# Do you use a VPN for your normal internet browsing?



## MannDude (Jul 2, 2015)

I'm curious how many people here stay connected to a VPN during their normal internet browsing or if they just connect for specific uses and disconnect when no longer 'needing' it. I know some will use one to access content unavailable to their region (sports media websites for some reason are always content locked based on region and country it seems) whereas others may stay on 24/7 to 'thwart the man' (or something). So, how about you?


----------



## Tyler (Jul 2, 2015)

I only use a VPN when I see reason to use a VPN, like when dealing with clients and client matters. I have a habit of looking up the IP address of those who log in to my servers to perform work (usually to find out where they're from), so I like to keep my VPN to keep the data secure, hide my location, and to keep it professional (so when they look it up on something like Geo IP tool, they see office.hostingcompany.com)

I'm lucky enough to live in the US, so I have no geographical reasons (like free streaming) or network blocks that I need to circumvent.

I would stay connected to my VPN 24/7 if it were as fast as regular sans VPN, but the slowness I have found from my VPN keeps me from always keeping it running.


----------



## k0nsl (Jul 2, 2015)

=== INFORMATION SHOWN ===

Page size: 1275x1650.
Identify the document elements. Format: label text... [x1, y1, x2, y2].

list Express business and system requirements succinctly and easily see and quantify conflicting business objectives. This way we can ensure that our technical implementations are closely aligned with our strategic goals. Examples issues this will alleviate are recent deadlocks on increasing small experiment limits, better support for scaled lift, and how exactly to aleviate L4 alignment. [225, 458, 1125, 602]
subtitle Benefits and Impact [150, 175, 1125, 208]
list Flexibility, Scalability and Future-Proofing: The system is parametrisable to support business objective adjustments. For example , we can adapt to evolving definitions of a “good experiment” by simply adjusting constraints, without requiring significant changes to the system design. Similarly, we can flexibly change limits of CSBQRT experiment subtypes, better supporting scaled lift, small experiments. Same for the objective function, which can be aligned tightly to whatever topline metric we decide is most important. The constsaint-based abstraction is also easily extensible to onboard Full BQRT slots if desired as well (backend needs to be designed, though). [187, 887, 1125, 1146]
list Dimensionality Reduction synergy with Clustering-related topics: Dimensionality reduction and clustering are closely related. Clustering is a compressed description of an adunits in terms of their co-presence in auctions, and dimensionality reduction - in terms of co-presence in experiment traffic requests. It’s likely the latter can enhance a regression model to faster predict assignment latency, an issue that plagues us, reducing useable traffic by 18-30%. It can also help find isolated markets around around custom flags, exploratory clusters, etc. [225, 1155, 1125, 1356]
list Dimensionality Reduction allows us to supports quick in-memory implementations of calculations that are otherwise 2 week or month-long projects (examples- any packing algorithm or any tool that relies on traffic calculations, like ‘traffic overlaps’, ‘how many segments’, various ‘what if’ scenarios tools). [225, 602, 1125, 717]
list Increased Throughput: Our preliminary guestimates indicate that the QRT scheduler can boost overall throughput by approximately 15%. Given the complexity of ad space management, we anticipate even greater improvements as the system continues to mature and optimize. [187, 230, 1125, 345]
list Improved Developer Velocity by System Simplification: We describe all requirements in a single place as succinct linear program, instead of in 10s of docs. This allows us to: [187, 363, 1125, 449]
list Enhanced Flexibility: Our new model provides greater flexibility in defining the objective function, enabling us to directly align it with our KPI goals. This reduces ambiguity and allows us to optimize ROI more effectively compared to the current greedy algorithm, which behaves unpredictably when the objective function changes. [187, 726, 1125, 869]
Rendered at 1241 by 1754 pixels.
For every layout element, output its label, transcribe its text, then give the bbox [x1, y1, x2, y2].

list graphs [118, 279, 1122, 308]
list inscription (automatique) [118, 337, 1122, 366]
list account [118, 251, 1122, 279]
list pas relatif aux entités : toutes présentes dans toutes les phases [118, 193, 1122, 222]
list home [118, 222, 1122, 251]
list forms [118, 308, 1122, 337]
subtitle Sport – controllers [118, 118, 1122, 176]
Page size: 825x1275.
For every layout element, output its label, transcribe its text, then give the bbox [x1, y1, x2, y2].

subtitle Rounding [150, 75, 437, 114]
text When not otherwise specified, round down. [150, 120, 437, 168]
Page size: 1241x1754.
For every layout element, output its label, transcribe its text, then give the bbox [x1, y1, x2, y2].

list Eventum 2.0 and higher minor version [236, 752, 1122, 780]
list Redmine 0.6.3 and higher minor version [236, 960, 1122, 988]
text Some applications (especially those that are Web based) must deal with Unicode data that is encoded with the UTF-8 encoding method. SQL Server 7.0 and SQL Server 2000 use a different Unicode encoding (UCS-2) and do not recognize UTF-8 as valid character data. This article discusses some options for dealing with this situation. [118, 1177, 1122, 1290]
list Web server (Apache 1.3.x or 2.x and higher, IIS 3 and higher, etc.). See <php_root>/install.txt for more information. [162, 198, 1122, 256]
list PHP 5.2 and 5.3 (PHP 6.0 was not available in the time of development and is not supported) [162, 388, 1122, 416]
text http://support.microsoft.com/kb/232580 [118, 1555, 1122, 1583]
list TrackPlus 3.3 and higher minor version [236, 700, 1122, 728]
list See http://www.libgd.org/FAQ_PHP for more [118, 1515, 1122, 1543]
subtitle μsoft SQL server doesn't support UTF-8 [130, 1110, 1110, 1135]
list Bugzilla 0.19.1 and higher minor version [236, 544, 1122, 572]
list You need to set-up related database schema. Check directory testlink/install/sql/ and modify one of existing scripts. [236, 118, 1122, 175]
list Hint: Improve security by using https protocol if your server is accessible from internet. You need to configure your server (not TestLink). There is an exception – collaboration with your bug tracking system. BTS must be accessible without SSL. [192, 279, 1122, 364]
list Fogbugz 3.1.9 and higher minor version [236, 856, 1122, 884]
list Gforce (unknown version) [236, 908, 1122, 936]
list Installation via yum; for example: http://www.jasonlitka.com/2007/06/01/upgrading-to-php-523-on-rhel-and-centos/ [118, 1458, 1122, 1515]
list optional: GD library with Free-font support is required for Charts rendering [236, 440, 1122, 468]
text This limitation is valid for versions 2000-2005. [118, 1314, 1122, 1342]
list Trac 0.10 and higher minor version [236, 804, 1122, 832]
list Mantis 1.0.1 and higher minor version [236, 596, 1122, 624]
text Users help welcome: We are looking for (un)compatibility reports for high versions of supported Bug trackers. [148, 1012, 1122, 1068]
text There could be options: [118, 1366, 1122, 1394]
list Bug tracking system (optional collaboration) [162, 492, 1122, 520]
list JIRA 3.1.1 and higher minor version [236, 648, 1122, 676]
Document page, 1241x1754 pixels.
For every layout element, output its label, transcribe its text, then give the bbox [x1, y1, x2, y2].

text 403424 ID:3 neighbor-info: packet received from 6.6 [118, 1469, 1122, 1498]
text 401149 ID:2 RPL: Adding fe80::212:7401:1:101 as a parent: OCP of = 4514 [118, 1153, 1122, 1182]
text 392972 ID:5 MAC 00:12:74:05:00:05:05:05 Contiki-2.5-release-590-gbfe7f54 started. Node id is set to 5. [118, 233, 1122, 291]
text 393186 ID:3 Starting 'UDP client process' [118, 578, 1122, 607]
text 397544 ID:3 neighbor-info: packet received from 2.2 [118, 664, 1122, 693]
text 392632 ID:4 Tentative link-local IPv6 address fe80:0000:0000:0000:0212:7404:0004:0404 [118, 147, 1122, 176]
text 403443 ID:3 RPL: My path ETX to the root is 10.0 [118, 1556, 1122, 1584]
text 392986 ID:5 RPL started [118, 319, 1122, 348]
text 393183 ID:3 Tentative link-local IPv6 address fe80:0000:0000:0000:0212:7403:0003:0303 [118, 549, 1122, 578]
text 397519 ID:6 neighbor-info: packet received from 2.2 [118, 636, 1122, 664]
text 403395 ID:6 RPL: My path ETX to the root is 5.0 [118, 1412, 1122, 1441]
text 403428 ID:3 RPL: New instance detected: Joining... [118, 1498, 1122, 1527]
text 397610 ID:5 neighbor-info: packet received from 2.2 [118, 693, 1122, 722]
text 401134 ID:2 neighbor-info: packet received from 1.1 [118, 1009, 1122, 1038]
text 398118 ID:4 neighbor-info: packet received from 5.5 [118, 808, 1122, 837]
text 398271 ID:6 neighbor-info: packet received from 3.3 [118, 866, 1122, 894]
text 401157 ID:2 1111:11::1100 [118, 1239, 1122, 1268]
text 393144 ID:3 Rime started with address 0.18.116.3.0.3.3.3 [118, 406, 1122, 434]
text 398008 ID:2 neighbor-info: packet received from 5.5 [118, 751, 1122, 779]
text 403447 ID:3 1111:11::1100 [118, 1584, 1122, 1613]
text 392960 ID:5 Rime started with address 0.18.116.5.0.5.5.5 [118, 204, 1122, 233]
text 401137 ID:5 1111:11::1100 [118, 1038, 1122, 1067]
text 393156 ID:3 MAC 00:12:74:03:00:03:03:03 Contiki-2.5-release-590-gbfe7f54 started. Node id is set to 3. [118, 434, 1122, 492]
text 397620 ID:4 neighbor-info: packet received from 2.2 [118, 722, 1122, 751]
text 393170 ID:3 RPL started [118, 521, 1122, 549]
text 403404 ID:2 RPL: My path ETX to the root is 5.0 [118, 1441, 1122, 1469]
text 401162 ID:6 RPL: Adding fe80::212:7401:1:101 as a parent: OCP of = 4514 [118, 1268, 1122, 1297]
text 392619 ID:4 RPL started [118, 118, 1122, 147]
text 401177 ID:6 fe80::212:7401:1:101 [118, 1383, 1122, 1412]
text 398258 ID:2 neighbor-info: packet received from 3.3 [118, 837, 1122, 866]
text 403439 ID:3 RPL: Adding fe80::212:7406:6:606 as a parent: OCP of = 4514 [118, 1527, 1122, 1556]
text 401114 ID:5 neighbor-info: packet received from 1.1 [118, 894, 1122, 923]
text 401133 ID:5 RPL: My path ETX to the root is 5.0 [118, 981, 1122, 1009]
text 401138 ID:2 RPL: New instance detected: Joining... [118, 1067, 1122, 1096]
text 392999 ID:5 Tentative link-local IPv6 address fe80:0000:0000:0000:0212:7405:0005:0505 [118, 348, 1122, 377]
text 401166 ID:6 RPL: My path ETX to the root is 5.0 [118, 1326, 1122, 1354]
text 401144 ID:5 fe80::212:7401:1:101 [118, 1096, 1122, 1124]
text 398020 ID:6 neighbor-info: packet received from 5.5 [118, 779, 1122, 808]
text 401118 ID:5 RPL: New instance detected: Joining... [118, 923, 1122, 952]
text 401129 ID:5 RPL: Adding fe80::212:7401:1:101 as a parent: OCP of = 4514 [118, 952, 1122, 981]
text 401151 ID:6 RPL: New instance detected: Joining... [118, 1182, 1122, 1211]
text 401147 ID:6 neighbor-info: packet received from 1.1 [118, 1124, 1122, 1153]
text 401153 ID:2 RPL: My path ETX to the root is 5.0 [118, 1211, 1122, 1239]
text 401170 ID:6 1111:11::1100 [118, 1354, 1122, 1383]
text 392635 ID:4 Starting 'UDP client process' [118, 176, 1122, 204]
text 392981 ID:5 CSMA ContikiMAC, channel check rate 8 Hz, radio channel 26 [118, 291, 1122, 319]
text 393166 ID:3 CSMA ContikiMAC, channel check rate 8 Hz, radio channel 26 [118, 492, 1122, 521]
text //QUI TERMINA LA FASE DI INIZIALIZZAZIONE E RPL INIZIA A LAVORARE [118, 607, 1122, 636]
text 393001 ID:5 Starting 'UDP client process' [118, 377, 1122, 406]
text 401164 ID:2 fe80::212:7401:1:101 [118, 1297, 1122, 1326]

=== WHAT NEEDS TO BE DONE ===
In the VPN thread, list the purposes Tyler gives for using his VPN when other people log in to his servers. Work only from the VPN thread.

=== EXERCISE RESULT ===
- To keep the data secure
- To hide his location
- To keep it professional, so a lookup shows office.hostingcompany.com